A alagoana voltou do Rio de Janeiro para cursar economia na Ufal, onde foi aprovada em 3º lugar. “Ela passou dois anos na Ufal estudando Economia e começou a organizar essas movimentações aqui no Nordeste. Depois ela retorna para o Rio de Janeiro, mas para fazer um casamento com o Zé Pereira, que era um outro revolucionário. Na verdade, não era um casamento, era um pacto que eles fizeram para ela adquirir a maioridade, que ela tinha 19 anos e as mulheres só adquiriam a maior idade a partir dos 21 anos ou mediante o casamento. Mas isso a gente não sabia. Meus pais foram para lá, e eles se casaram”.

Planejando se fortalecer para lutar contra a repressão, a estudante saiu do país. “O que ela utilizou, é de que ela ia terminar o curso de economia na Itália, em Roma. E na verdade eles foram para Cuba treinar guerrilha e enfrentar a ditadura militar de armas em punho. Voltaram clandestinamente e foram nessa confrontação com o exército muito mais equipado, eles foram derrotados. E muitos assassinados barbaramente, outros torturados barbaramente, uma história muito triste essa história da resistência armada”.

Gastone foi morta pelo bando do Sérgio Paranhos Fleury, que a ditadura depois afogou na Baía de Guanabara para queima de arquivo. “Provavelmente a coisa aconteceu da seguinte forma: ‘Ela vinha num carro com o marido e mais um militante, e iam para um encontro. Então, deixaram ela no supermercado em São Paulo, próximo ao Largo do Cambuci. Então, ela quando desceu, eles seguiram em frente para a reunião e ela desceu para comprar coisas para equipar o aparelho deles. Ela foi cercada pelo bando do Fleury’”.

A família entende que ela não confessaria ou entregaria companheiros. Thomaz relata. “Ela era muito pequenininha, muito franzina, ela dizia olha, eu não tenho condição de enfrentar os porões da ditadura. Se eu for detida e tentarem me prender alguma coisa, eu vou reagir, vou meter bala para frente. Provavelmente, deve ter sido o que aconteceu. Ela resistiu, ela ainda foi pega com vida, porque tem até o tiro de misericórdia depois na cabeça. Foi metralhada, mas ainda foi pego com vida e eles, provavelmente, querendo arrancar confissões, levaram o socorro para ela, mas ficaram tentando arrancar. Tem sinais de de tortura nela também”.

Depois de muita insistência, a família foi informada de que ela havia sido assassinada, mas o corpo só foi entregue anos depois. “Por causa dos sinais, as lesões, tortura. Se eles entregassem ia ser um escândalo”, disse o irmão.

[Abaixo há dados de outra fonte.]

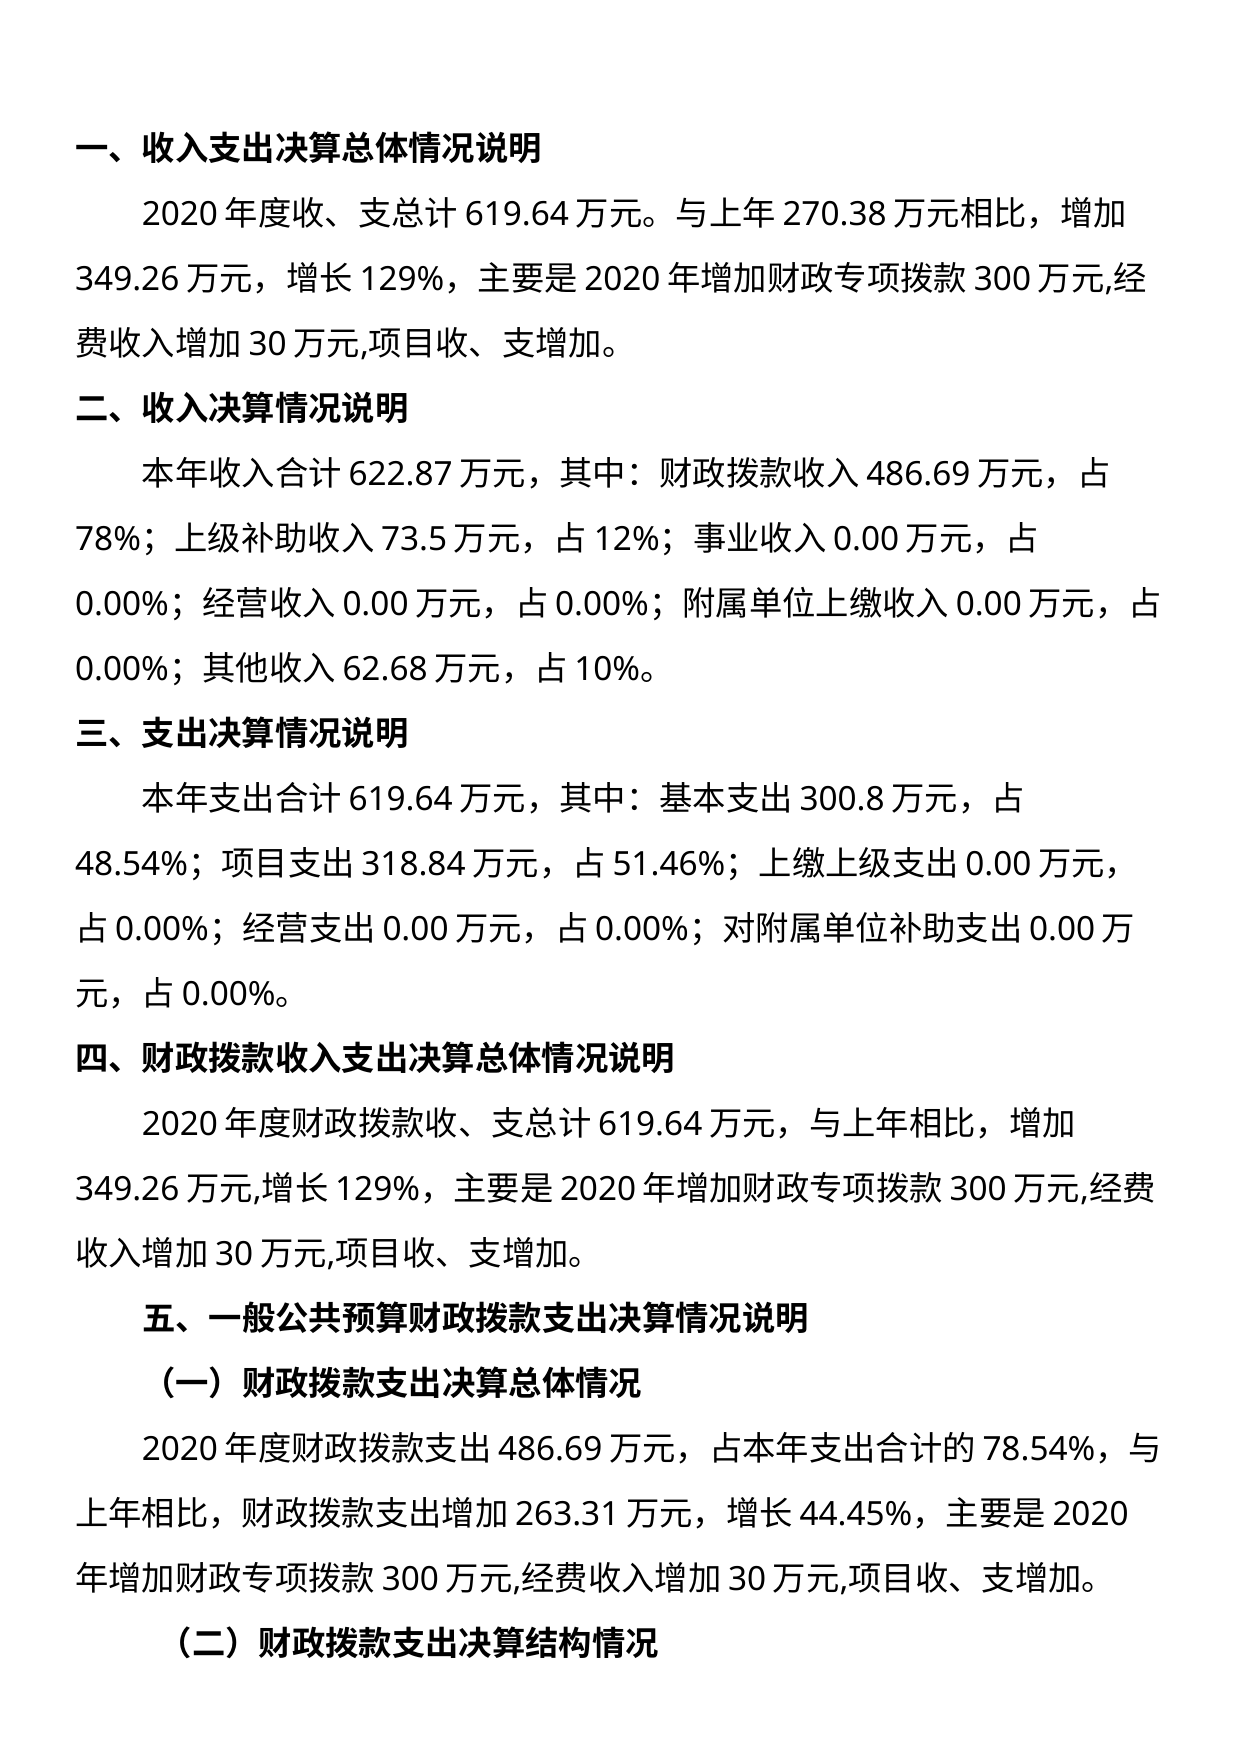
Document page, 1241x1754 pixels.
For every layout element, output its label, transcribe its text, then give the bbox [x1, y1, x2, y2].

text （一）财政拨款支出决算总体情况 [75, 1348, 1165, 1413]
text 本年收入合计622.87万元，其中：财政拨款收入486.69万元，占78%；上级补助收入73.5万元，占12%；事业收入0.00万元，占0.00%；经营收入0.00万元，占0.00%；附属单位上缴收入0.00万元，占0.00%；其他收入62.68万元，占10%。 [75, 438, 1165, 698]
text 二、收入决算情况说明 [75, 373, 1165, 438]
text 三、支出决算情况说明 [75, 698, 1165, 763]
text 本年支出合计619.64万元，其中：基本支出300.8万元，占48.54%；项目支出318.84万元，占51.46%；上缴上级支出0.00万元，占0.00%；经营支出0.00万元，占0.00%；对附属单位补助支出0.00万元，占0.00%。 [75, 763, 1165, 1023]
text 2020年度财政拨款收、支总计619.64万元，与上年相比，增加349.26万元,增长129%，主要是2020年增加财政专项拨款300万元,经费收入增加30万元,项目收、支增加。 [75, 1088, 1165, 1283]
text 2020年度收、支总计619.64万元。与上年270.38万元相比，增加349.26万元，增长129%，主要是2020年增加财政专项拨款300万元,经费收入增加30万元,项目收、支增加。 [75, 178, 1165, 373]
text （二）财政拨款支出决算结构情况 [75, 1608, 1165, 1673]
text 2020年度财政拨款支出486.69万元，占本年支出合计的78.54%，与上年相比，财政拨款支出增加263.31万元，增长44.45%，主要是2020年增加财政专项拨款300万元,经费收入增加30万元,项目收、支增加。 [75, 1413, 1165, 1608]
text 五、一般公共预算财政拨款支出决算情况说明 [75, 1283, 1165, 1348]
text 一、收入支出决算总体情况说明 [75, 113, 1165, 178]
text 四、财政拨款收入支出决算总体情况说明 [75, 1023, 1165, 1088]
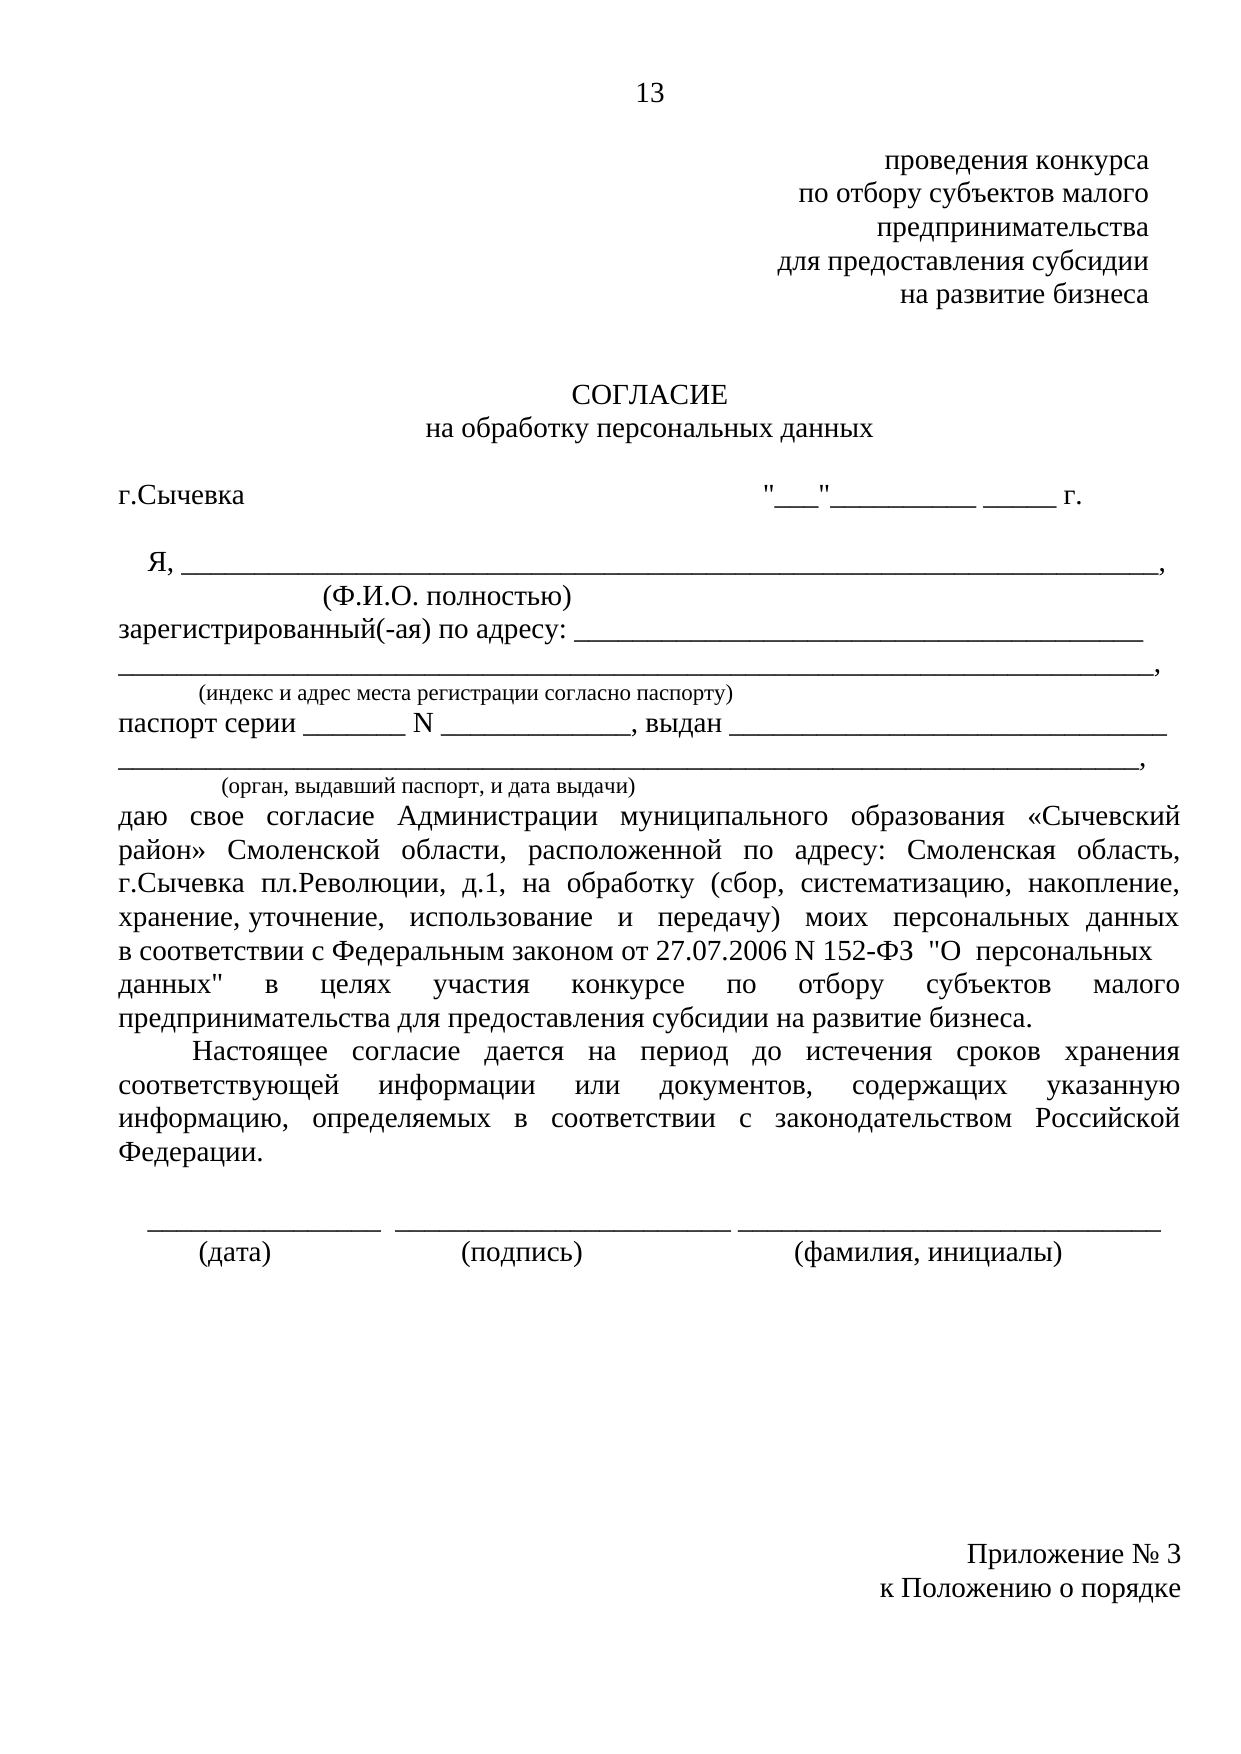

Ela foi indenizada e reconhecida. E agora a gente vai pegar o novo atestado de óbito dela, o atestado de óbito verdadeiro, não aquele fajuto que deram para a gente naquela época. É uma reparação do governo Lula, foi entregue a primeira leva em São Paulo, depois vai ser Brasília e por último vai ser aqui no Recife para pegar a turma do Nordeste”.

A família de Jayme Miranda busca notícias há 50 anos. Desaparecido no mesmo ano da morte de Vladmir Herzog, após ser preso pela repressão, o advogado e jornalista alagoano é até hoje uma memória que traz dor e sofrimento, mas também motivação para luta, resistência e cobrança do Estado. Para a família, é preciso um desfecho. A jornalista Olga Miranda, filha de Jayme, relatou que mesmo com o passar do tempo, a esperança diminui e o sofrimento permanece.

O caminho escolhido foi de não deixar esquecer. “A cada decênio a gente faz um ato, porque é um ato político, e para chamamento da atenção da sociedade do governo para o problema dos desaparecidos políticos. Para que a gente possa ter reveladas as circunstâncias e a autoria desses crimes, que são crimes bárbaros”, contou Olga.